PAGE EXTRACT:

Question

Solve algebraically cos2xsinx+sinx=0 with solutions in the interval [0,2pi)?

Been stuck on this homework question for a bit, any help or explanation? I you convert cos2x to (1+2sin(x)) just don't know where to go from there

Answer 1

`0, pi/2, pi, (3pi)/2, 2pi`

Explanation:

f(x) = cos 2x.sin x + sin x = 0
f(x) = sin x(cos 2x + 1) = 0
Either factor of the product should be zero:
a. sin x = 0
Unit circle gives -->
x = 0, `x= pi, and x = 2pi`
b. cos 2x = 1 = 0 --> cos 2x = -1
`2x = +- pi`
`x = +- pi/2`, or
`x = pi/2`, and `x = (3pi)/2` (co-terminal)

Answer 2

`x = 0, pi, pi/2, (3pi)/2`

Explanation:

Start by recalling that `cos(2x) = 1 - 2sin^2x`.

`(1 - 2sin^2x)sinx + sinx = 0`

`sinx - 2sin^3x + sinx = 0`

`2sinx - 2sin^3x = 0`

`2sinx(1 - sin^2x) = 0`

`sinx = 0 and sinx = +- 1`

`x = 0, pi, pi/2, (3pi)/2`

A graph confirms:

Hopefully this helps!

Answer 3

The solutions are `x=0,pi/2,pi,(3pi)/2`.

Explanation:

We need to use one of the three cosine double-angle formulae:

`cos(2x)=2cos^2x-1`

`color(white)cos(2x)=cos^2x-sin^2x`

`color(white)cos(2x)=1-2sin^2x`

In this case, I'll choose the third one so that the equation will only have sines in it.

DIRECTION 1:
Write out the stretch of the listing from the line containing "genus: Cirsium" through the line containing "family: Paridae", keeping every line unchanged.
DIRECTION 2:
Carry on the trigonometry thread, starting right after its last sentence.
The trigonometry thread and the listing are unrelated to each other.

TASK INPUTS:

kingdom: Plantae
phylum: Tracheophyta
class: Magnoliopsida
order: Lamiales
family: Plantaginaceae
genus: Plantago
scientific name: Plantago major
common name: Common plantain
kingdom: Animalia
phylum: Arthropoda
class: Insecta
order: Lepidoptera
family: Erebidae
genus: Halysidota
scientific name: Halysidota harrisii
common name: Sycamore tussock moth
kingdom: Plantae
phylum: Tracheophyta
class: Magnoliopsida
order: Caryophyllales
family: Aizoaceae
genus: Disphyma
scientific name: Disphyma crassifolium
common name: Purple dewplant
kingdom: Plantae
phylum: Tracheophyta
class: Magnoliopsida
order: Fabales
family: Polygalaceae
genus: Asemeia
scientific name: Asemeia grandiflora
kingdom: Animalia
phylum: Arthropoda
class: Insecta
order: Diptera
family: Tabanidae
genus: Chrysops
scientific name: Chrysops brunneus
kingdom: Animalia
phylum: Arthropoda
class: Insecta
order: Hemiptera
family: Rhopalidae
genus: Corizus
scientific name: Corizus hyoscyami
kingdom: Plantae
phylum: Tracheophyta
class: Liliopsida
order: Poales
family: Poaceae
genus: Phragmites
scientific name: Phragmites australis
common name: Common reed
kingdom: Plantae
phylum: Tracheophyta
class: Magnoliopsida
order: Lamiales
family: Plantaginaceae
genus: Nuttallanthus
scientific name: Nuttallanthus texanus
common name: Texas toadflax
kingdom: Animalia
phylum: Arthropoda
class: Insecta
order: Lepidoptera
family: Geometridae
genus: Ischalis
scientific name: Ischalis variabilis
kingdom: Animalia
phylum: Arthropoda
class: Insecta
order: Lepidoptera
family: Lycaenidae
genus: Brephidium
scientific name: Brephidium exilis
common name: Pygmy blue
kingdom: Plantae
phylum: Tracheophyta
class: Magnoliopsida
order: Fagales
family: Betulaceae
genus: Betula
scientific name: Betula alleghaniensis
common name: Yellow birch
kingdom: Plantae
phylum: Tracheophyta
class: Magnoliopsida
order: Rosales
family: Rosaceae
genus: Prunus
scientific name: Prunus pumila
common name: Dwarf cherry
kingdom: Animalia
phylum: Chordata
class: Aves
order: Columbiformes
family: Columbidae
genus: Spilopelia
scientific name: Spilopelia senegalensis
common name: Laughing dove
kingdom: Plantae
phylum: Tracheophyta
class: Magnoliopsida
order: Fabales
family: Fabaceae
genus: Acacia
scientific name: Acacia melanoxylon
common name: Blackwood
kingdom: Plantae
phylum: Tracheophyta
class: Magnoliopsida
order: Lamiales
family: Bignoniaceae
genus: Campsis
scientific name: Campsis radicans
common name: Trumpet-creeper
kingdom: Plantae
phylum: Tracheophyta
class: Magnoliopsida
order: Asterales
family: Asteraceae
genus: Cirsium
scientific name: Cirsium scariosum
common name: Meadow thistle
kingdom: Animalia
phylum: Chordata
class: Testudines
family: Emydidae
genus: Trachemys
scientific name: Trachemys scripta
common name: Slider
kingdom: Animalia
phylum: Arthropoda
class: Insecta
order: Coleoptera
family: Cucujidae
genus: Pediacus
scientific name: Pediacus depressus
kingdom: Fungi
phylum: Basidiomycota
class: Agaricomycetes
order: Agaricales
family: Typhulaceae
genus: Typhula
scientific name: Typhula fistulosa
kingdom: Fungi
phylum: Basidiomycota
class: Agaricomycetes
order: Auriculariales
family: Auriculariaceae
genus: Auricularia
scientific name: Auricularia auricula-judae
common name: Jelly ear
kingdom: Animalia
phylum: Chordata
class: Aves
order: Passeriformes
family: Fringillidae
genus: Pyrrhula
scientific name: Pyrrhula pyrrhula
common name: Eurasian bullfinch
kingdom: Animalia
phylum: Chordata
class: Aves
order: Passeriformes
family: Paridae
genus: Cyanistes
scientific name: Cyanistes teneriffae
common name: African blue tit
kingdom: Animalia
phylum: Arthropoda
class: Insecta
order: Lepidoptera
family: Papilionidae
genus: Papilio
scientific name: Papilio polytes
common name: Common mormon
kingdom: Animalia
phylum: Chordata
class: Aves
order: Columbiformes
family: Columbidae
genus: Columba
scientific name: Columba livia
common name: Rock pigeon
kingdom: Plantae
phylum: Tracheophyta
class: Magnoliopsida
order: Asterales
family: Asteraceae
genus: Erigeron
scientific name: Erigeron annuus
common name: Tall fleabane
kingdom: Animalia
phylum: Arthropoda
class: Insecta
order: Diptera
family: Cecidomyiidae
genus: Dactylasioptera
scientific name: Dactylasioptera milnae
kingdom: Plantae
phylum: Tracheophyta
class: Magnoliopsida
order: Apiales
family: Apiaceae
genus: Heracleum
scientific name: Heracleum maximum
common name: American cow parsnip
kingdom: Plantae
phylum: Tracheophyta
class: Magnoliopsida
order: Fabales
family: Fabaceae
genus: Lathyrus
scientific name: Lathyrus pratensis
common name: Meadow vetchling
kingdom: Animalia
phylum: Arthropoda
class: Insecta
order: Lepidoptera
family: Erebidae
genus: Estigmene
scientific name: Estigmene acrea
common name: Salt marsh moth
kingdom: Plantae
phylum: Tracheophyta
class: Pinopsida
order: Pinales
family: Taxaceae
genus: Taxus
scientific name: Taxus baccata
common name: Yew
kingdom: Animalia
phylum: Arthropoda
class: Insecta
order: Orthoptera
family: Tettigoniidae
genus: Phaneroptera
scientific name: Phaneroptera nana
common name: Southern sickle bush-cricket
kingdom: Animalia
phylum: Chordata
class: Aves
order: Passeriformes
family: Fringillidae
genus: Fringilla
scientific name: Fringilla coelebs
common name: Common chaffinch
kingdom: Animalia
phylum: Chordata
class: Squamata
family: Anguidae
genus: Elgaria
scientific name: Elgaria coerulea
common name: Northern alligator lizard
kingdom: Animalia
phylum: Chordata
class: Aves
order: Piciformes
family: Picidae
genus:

EXPECTED ANSWER 1:
genus: Cirsium
scientific name: Cirsium scariosum
common name: Meadow thistle
kingdom: Animalia
phylum: Chordata
class: Testudines
family: Emydidae
genus: Trachemys
scientific name: Trachemys scripta
common name: Slider
kingdom: Animalia
phylum: Arthropoda
class: Insecta
order: Coleoptera
family: Cucujidae
genus: Pediacus
scientific name: Pediacus depressus
kingdom: Fungi
phylum: Basidiomycota
class: Agaricomycetes
order: Agaricales
family: Typhulaceae
genus: Typhula
scientific name: Typhula fistulosa
kingdom: Fungi
phylum: Basidiomycota
class: Agaricomycetes
order: Auriculariales
family: Auriculariaceae
genus: Auricularia
scientific name: Auricularia auricula-judae
common name: Jelly ear
kingdom: Animalia
phylum: Chordata
class: Aves
order: Passeriformes
family: Fringillidae
genus: Pyrrhula
scientific name: Pyrrhula pyrrhula
common name: Eurasian bullfinch
kingdom: Animalia
phylum: Chordata
class: Aves
order: Passeriformes
family: Paridae

EXPECTED ANSWER 2:
Here's what it will look like:

`cos(2x)sinx+sinx=0`

`(1-2sin^2x)sinx+sinx=0`

`sinx-2sin^3x+sinx=0`

`2sinx-2sin^3x=0`

`2sinx-2(sinx)^3=0`

Now, we can use a substitution, then solve the equation like a regular polynomial.

Let `u=sinx`:

`2u-2u^3=0`

`2u(1-u^2)=0`

`u(1-u^2)=0`

`u(1-u)(1+u)=0`

`u=-1,0,1`

Now, plug `sinx` back in for `u`:

`sinx=-1,0,1`

Here's a unit circle to remind us of some sine values:

We can see that `sinx` is `-1` when `x` is `(3pi)/2`, it's `0` when `x` is `0` or `pi`, and it's `1` when `x` is `pi/2`. That means that all the solutions together are:

`x=0,pi/2,pi,(3pi)/2`

That's it. Hope this helped!